### ASSIGNMENT
Gather all lines in the entries that include the word "computation".

THE DATA: Begin

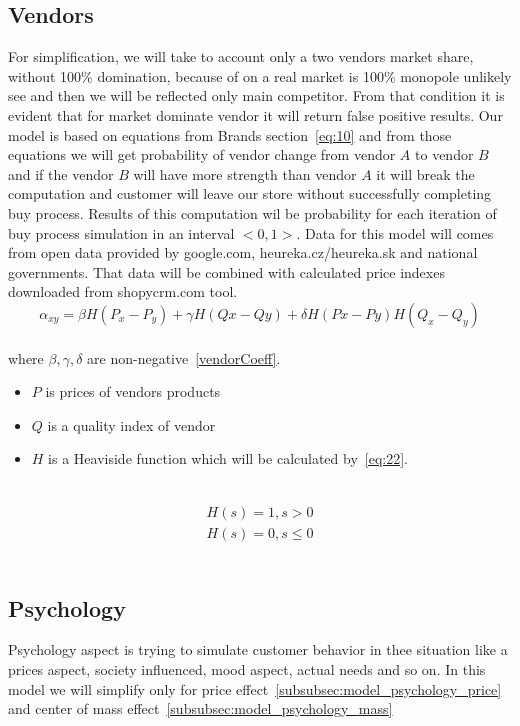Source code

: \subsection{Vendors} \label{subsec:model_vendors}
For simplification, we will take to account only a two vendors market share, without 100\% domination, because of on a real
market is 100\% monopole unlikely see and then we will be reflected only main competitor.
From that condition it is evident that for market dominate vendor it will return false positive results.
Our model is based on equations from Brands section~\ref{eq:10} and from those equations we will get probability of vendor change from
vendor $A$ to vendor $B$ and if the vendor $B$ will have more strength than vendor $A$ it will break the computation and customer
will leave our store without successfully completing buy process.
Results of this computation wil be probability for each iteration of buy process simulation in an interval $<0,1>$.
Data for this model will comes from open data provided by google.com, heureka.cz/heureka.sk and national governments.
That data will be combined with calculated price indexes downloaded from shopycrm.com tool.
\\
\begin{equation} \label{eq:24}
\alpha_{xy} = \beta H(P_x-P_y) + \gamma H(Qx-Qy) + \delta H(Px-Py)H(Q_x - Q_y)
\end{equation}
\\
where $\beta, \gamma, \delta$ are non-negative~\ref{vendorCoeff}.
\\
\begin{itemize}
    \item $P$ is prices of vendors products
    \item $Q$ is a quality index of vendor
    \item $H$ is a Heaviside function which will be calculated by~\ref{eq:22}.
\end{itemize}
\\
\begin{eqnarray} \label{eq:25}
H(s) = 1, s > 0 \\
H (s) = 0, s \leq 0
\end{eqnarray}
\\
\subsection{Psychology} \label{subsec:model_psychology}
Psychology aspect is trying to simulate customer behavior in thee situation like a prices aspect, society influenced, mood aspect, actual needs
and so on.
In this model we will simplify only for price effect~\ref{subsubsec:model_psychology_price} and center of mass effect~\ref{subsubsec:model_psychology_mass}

THE DATA: End

### TASK ANSWER
vendor $A$ to vendor $B$ and if the vendor $B$ will have more strength than vendor $A$ it will break the computation and customer
Results of this computation wil be probability for each iteration of buy process simulation in an interval $<0,1>$.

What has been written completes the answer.